Par un arrêt en date du 12 septembre 2017(1), la Cour de justice de l’Union européenne (CJUE) s’est prononcée sur le refus par la Commission d’enregistrer une proposition d’initiative citoyenne européenne (ICE) suggérant la suppression de la dette publique pour des Etats membres en état de nécessité.

Prévue à l’article 11 du Traité sur l’Union européenne, l’ICE consiste en une invitation faite à la Commission de présenter une proposition législative portant sur « des questions pour lesquelles ces citoyens considèrent qu'un acte juridique de l'Union est nécessaire aux fins de l'application des traités », dès lors qu’elle est soutenue par au moins un million de citoyens européens issus d’au moins 7 Etats membres de l’UE.

Une ICE intitulée « Un million de signature pour une Europe solidaire », dont l’objet était de consacrer « le principe de l’état de nécessité, selon lequel, lorsque l’existence financière et politique d’un État est menacée du fait du remboursement d’une dette odieuse, le refus de paiement de cette dette est nécessaire et justifié » n’avait pas été enregistré par la Commission européenne(3), au motif qu’elle ne relevait manifestement pas de ses attributions. L’ICE se prévalait des principes de politique économique et monétaire de l’UE prévus aux articles 119 à 144 du traité sur le fonctionnement de l’UE (TFUE).
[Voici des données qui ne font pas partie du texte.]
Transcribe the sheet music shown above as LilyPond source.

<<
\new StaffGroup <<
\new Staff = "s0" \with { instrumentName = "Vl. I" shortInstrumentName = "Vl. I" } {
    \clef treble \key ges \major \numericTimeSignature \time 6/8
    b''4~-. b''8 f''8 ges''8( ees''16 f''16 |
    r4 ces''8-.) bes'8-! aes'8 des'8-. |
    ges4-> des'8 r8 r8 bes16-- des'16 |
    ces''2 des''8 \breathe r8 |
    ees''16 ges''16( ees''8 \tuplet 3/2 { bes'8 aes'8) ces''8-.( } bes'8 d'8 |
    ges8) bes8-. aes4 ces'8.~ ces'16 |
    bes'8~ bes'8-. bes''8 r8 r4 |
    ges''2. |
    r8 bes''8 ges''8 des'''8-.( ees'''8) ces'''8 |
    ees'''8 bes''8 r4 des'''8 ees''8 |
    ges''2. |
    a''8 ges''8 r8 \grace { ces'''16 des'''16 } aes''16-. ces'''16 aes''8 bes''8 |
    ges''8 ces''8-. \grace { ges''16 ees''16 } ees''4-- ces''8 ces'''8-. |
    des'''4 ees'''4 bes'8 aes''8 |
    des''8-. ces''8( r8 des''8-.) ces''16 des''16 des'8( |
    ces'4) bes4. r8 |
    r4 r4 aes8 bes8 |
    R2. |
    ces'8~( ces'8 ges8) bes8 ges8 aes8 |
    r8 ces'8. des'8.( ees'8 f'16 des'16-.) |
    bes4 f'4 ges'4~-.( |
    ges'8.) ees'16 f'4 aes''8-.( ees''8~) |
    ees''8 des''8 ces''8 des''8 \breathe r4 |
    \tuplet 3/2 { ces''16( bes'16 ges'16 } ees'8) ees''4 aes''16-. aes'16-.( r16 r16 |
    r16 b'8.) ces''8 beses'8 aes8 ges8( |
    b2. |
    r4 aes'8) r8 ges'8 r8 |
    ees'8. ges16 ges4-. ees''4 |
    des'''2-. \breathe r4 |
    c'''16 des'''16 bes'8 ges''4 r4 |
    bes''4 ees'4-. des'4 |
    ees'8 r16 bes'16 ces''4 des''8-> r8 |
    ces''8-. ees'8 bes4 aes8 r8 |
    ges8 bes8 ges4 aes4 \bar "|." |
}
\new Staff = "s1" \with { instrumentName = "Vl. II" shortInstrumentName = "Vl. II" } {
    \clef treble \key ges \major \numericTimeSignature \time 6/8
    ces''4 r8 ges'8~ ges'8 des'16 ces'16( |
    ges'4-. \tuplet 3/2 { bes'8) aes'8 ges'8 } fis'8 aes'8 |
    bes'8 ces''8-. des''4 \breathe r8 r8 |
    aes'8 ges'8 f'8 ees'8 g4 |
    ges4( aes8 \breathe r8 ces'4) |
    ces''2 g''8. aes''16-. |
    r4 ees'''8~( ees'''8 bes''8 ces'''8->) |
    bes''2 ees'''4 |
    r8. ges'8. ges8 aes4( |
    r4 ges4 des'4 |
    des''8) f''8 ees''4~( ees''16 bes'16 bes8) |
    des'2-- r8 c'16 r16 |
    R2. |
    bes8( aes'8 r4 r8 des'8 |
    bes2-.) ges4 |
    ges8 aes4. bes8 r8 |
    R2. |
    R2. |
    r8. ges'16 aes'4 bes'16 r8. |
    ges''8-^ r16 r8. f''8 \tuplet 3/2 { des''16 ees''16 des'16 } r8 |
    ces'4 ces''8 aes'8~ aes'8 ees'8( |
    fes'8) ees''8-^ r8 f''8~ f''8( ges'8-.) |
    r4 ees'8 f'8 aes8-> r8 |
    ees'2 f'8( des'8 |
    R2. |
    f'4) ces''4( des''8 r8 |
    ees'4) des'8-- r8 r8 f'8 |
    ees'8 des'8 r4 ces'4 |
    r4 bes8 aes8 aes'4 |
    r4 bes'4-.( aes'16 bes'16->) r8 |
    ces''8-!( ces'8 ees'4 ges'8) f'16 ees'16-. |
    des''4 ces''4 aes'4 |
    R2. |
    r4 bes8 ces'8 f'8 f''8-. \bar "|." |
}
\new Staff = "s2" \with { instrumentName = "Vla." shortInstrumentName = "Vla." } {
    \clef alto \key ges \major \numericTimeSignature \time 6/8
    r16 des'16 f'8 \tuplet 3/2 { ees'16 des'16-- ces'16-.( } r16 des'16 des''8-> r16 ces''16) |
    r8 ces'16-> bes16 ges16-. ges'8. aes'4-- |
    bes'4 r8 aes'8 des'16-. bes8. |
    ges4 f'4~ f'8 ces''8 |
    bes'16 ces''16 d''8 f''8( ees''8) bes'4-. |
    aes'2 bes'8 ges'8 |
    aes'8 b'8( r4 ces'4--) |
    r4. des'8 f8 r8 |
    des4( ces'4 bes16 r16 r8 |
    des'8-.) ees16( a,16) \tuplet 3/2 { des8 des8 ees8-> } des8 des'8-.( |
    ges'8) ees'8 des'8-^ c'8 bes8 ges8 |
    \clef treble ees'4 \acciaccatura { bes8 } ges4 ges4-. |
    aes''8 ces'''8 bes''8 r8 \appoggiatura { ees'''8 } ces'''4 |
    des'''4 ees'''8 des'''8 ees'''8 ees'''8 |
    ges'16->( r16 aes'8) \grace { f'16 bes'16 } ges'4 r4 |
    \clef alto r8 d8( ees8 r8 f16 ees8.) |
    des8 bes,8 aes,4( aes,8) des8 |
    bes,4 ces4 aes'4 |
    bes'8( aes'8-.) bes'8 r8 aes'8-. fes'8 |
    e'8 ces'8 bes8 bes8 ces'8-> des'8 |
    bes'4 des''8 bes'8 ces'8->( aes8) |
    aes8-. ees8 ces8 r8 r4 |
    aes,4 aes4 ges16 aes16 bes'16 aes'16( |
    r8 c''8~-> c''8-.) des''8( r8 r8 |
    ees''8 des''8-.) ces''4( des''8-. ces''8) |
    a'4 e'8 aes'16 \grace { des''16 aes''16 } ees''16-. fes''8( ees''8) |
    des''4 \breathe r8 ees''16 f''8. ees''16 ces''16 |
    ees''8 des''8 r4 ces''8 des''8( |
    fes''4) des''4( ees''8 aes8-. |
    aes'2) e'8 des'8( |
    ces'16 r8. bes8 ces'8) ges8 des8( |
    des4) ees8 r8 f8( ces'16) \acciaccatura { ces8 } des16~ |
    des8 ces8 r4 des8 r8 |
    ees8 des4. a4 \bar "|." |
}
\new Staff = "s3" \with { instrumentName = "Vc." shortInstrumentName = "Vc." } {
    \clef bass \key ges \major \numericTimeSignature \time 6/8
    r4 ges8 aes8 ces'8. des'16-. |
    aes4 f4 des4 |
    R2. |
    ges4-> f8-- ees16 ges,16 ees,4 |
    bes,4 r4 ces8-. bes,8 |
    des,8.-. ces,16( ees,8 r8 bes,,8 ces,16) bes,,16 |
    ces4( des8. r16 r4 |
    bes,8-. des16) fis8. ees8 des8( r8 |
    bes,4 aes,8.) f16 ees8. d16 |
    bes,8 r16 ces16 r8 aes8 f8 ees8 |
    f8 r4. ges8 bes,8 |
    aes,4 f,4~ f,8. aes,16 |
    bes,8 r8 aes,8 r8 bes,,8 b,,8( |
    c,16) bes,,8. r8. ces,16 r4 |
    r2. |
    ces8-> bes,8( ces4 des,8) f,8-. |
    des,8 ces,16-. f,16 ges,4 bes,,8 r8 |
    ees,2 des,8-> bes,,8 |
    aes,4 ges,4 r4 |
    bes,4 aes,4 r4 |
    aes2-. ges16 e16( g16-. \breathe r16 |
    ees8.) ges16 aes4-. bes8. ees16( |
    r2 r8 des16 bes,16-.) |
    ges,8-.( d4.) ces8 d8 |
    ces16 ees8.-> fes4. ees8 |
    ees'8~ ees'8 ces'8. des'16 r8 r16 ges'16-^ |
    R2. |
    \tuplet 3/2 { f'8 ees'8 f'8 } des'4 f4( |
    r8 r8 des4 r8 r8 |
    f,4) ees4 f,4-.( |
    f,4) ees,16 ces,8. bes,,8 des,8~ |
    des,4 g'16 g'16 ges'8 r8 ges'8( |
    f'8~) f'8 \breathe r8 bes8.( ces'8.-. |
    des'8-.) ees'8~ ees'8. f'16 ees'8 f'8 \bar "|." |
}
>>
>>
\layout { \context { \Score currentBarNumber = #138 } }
L’auteur de l’ICE, après avoir vu son recours contre la décision de la Commission rejeté par le Tribunal de l’UE, a saisi la CJUE. Cette dernière a rejeté le pourvoi du requérant et confirmé l’arrêt du TUE(4).

La CJUE a tout d’abord estimé que la décision de rejet de la Commission était suffisamment motivée, notamment au regard du manque de clarté de la proposition d’initiative. Elle confirme également l’analyse du TUE selon laquelle l’article 122 du TFUE(5) ne peut pas servir de base à l’adoption d’un principe habilitant « en substance, un Etat membre à décider unilatéralement de ne pas rembourser tout ou partie de sa dette ».

En outre, elle confirme que le principe d’état de nécessité ne peut pas relever de la notion d’assistance accordée par l’UE, « dans la mesure où un tel principe viserait non pas la seule dette d’un État membre envers l’Union, mais également la dette détenue par d’autres personnes publiques ou privées et ainsi, notamment, par des États membres ».

Enfin, elle juge qu’un tel principe ne peut pas non plus être justifié au titre de l’article 136 TFUE(6) qui permet au Conseil d’adopter des mesures « afin de contribuer au bon fonctionnement de l’union économique et monétaire », puisque les prérogatives du conseil en la matière sont circonscrites à l’adoption de mesures de coordination.